Le gouvernement nigérien a annoncé le 21 février avoir mis hors de combat 120 "terroristes" appartenant à EIGS (Etat islamique dans le grand Sahara). L'opération, coordonnée avec la force française Barkhane, a eu lieu dans la région de Tillabéri, au sud-ouest du Niger, à la frontière du Mali. C'est dans cette vaste zone instable dite des trois frontières (Niger, Burkina, et Mali) que le président français Emmanuel Macron et ses homologues du G5 Sahel ont décidé, le 13 janvier 2020 à Pau, de concentrer leur action militaire en visant en priorité l'EIGS (Etat islamique au Grand Sahara).

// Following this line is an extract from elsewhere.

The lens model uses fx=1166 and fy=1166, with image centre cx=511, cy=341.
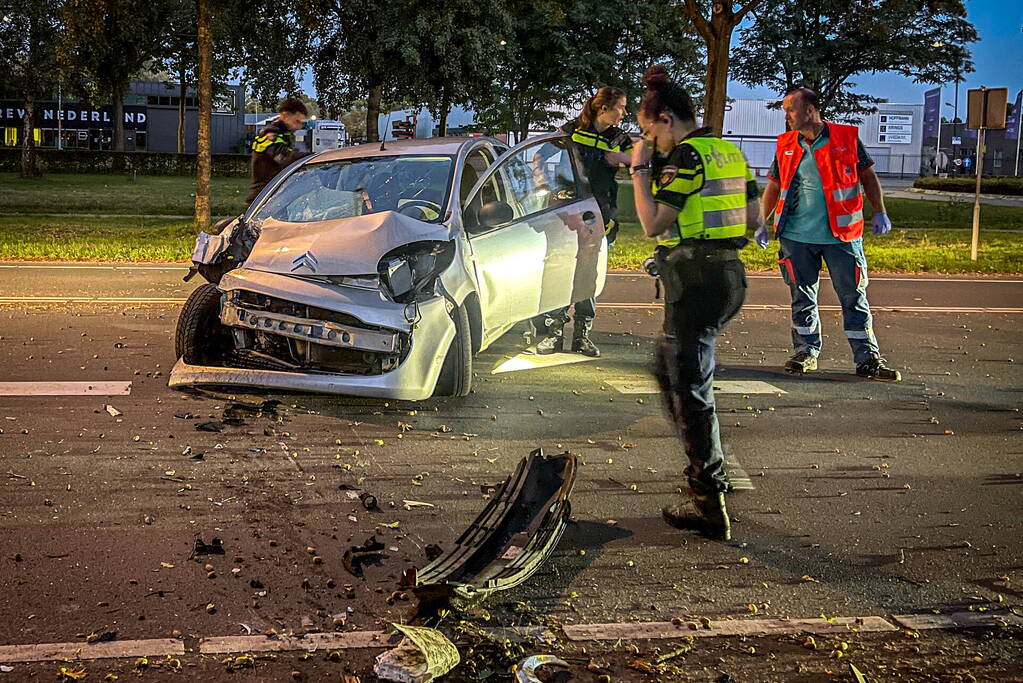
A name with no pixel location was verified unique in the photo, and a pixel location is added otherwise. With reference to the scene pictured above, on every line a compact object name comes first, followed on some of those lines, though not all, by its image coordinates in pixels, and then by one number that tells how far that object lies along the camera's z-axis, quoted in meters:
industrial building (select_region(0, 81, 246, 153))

Cette focalisation sur la branche sahélienne de l’État islamique a été justifiée par l’ultra-violence et les opérations d’envergures menées par l'EIGS contre les armées du Mali, du Niger et du Burkina Faso. C’est dans cette zone des trois frontières que quelque 174 soldats ont été tués en décembre et janvier, comme à Inates (71 morts, 10 décembre 2019) ou à Chinégodar (89 morts le 8 janvier).

Toutes ces attaques ont été revendiquées par le groupe Etat islamique. L’EIGS n’hésite pas à s’en prendre à la population civile et aux chefs de village.   

Jonction avec Boko Haram

C’est en octobre 2016 qu’Abou Walid Al-Sahraoui, ancien porte-parole du Mouvement pour l'unicité et le jihad en Afrique de l'Ouest (MUJAO), fait allégeance à l’Etat Islamique. Alors que les mouvements jihadistes du Sahel se revendiquaient jusqu’alors d’Aqmi, Al-Qaïda au Maghreb islamique.

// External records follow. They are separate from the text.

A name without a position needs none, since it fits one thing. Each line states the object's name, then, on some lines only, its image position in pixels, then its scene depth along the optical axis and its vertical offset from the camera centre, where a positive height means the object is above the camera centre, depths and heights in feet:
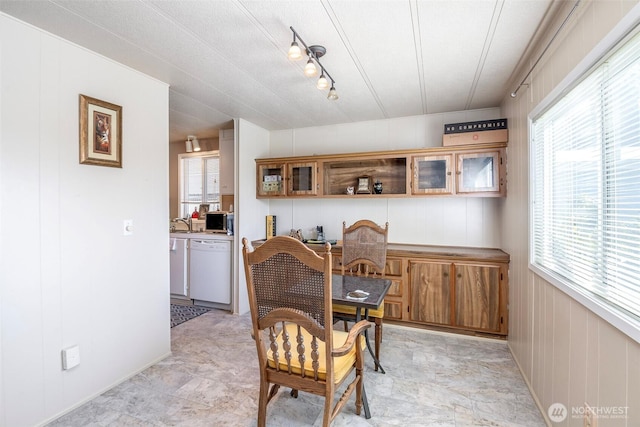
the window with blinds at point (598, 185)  3.80 +0.44
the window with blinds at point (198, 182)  16.40 +1.72
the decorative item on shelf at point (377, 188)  11.99 +0.98
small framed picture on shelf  12.32 +1.13
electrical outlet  6.50 -3.20
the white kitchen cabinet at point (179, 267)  13.61 -2.50
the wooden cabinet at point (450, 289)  9.77 -2.63
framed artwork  6.88 +1.94
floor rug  11.98 -4.31
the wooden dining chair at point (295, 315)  4.67 -1.70
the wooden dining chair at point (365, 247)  9.16 -1.08
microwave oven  13.38 -0.44
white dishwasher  12.84 -2.56
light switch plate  7.88 -0.39
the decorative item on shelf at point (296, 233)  13.38 -0.94
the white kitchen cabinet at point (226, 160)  14.05 +2.48
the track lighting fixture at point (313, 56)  5.64 +3.53
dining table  6.18 -1.84
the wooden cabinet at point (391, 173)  10.32 +1.55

Cette jonction avec Boko Haram aurait permis à l’EIGS de durcir ses attaques contre les armées locales. Le spécialiste de l’EI Matteo Puxton soupçonne la présence de Nigérians de Boko Haram (mouvement actif au Nigeria et au Cameroun) aux côtés des jihadistes de l’EIGS avec l’apparition "de véhicules kamikazes en ouverture des assauts" et de "troupes de chocs avec ceinture d’explosifs, apparues au Nigeria".

Pour Matteo Puxton, "comme au Nigeria entre juillet 2018 et début 2019, l'ex-EIGS cherche à 'faire le vide' dans la zone des trois frontières, en éliminant les installations militaires pour se créer un sanctuaire".

"Négocier" avec les jihadistes maliens

La stratégie du G5 Sahel est de combattre militairement l’EIGS d’Al Sahraoui (ancien membre du Front Polisario) tout en tentant un dialogue avec les katiba d’Amadou Koufa (composées essentiellement de Peuls maliens) et d’Iyad Ag Ghali (Touareg malien). Deux chefs locaux (contrairement à al Sahraoui qui est Sahraoui) que l’on espère pouvoir détourner du combat terroriste par la négociation. La France montre surtout qu'elle combat des terroristes "étrangers" (comprendre non-maliens). 

Après avoir longtemps refusé tout contact avec les jihadistes traités de "terroristes", le président malien, Ibrahim Boubacar Keïta, à entrouvert la porte à des pourparlers. Une stratégie qui vise à diviser et affaiblir le front terroriste. Parler avec les groupes maliens et combattre les étrangers: une tactique qui reste un pari.